Il sottoscritto consigliere comunale, a seguito dell’ordinanza emessa dal Comune di Potenza in data 14/10/2011 per l’accensione degli impianti di riscaldamento
Premesso che
– Il Comune di Potenza nel 2007, in ossequio alle legge 10/91, ha approvato il Regolamento per l’esecuzione del controllo del rendimento di combustione e dello stato di esercizio e manutenzione degli impianti termici”;
– La suddetta legge obbliga Province e Comuni con popolazione superiore a 40mila abitanti al controllo degli impianti termici anche attraverso procedure semplificate come i c.d. bollini;
– Il Comune di Potenza percepisce dai cittadini per ogni bollino un importo all’incirca di 8 euro provvedendo in cambio alle ispezioni delle caldaie;
– E’ stato appurato, grazie anche alle numerose testimonianze dei cittadini, che il Comune di Potenza non ha mai effettuato ispezioni e controlli sulle caldaie;
– Il non controllo delle caldaie può comportare incidenti domestici;
– A differenza del Comune di Matera che, valutata la diseconomicità del servizio, ha deciso di affidarne la gestione all’Amministrazione provinciale (Apea Matera), il nostro capoluogo non è stato in grado a tutt’oggi di trovare un accordo economico con la Provincia di Potenza (Apea Potenza);
– Il sottoscritto già in passato ha sottoposto la questione all’attenzione del Sindaco e dell’Assessore competente;
Considerato che
– Ad oggi non viene effettuato alcun tipo di ispezione sulle caldaie, non adempiendo a quanto richiesto dalla normativa vigente;
– Risultano indebitamente sottratte delle somme di denaro ai nostri cittadini;
– Si sono verificati casi di incedenti domestici;
– Alla questione sollevata in passato dal sottoscritto l’assessore competente ha risposto che “gli introiti sono stati accantonati”;
INTERROGA IL SINDACO e L’ASSESSORE COMPETENTE
sulle seguenti questioni:
– Quali sono le ragioni di carattere contabile alla base della scelta di voler accantonare le risorse incassate dai bollini?;
– La destinazione di tale accantonamento è già stata stabilita in bilancio? A quanto ammonta in termini di denaro?;
– Nel caso in cui l’Amministrazione non utilizza tale accantonamento intende “congelare” tali fondi o ridistribuirli tra i cittadini a titolo di rimborso per il servizio non fruito?

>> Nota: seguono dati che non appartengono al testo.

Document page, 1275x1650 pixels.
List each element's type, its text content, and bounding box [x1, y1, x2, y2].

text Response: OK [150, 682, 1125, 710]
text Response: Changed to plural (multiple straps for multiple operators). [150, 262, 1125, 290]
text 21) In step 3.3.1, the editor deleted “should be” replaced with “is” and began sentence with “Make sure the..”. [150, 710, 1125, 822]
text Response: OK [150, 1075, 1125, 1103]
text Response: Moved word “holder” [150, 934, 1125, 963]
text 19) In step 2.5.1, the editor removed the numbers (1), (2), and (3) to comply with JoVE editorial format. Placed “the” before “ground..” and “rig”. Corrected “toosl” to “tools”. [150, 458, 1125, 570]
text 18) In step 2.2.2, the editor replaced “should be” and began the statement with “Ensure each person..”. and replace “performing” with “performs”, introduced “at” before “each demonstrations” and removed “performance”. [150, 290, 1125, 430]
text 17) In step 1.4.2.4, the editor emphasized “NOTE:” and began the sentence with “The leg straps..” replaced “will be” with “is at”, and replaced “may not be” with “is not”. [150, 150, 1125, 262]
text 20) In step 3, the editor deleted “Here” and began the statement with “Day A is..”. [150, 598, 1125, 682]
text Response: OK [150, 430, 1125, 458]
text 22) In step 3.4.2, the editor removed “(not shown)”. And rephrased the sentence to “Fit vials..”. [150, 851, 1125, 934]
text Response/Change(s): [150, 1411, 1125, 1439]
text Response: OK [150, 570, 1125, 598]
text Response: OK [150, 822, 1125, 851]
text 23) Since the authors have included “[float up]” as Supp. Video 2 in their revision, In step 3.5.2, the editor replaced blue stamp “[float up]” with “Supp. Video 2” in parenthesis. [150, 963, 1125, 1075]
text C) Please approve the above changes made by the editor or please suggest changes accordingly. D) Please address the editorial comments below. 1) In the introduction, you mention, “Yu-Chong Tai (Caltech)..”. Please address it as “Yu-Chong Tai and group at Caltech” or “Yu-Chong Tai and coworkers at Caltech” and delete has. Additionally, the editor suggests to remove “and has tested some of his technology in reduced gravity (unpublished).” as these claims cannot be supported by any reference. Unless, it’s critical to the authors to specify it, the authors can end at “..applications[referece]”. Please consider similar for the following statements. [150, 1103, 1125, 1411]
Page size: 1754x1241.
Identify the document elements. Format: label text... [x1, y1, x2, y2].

– Quali sono i motivi per cui il Comune di Potenza non ha raggiunto un accordo economico con le Provincia di Potenza per l’erogazione del servizio?
– Quanti bollini sono stati pagati dai cittadini negli ultimi 3 anni? Quale è l’importo incassato dall’Ente ogni anno? Da bilancio previsionale quale è il costo che il Comune deve sostenere per l’erogazione del servizio di ispezione e controllo delle caldaie?
– L’Ente ritiene, sulla base del rapporto ricavi/costi, di poter offrire fattivamente il servizio alla comunità o le scelte adottate sono scelte diseconomiche e quindi vanno riviste?;
– L’Amministrazione si rende conto che tale servizio, oltre ad un valore economico, ha innanzitutto un valore sociale? La mancata ispezione delle caldaie può essere causa di incidenti domestici e quindi arrecare danni ai cittadini!
– Come intende comportarsi l’Ente per quest’anno? Ha intenzione di ripetersi nell’atteggiamento con un atteggiamento passivo ed “affarista” o ha intenzione di adottare provvedimenti concreti volti ad impedire che si verifichi quanto è avvenuto fino ad ora?
E’ importante che l’Amministrazione sviluppi in merito una coscienza civile: il cittadino ha pagato per poter fruire di un servizio, è corretto e giusto che il Comune si impegni ad erogarlo, dissesto finanziario o no!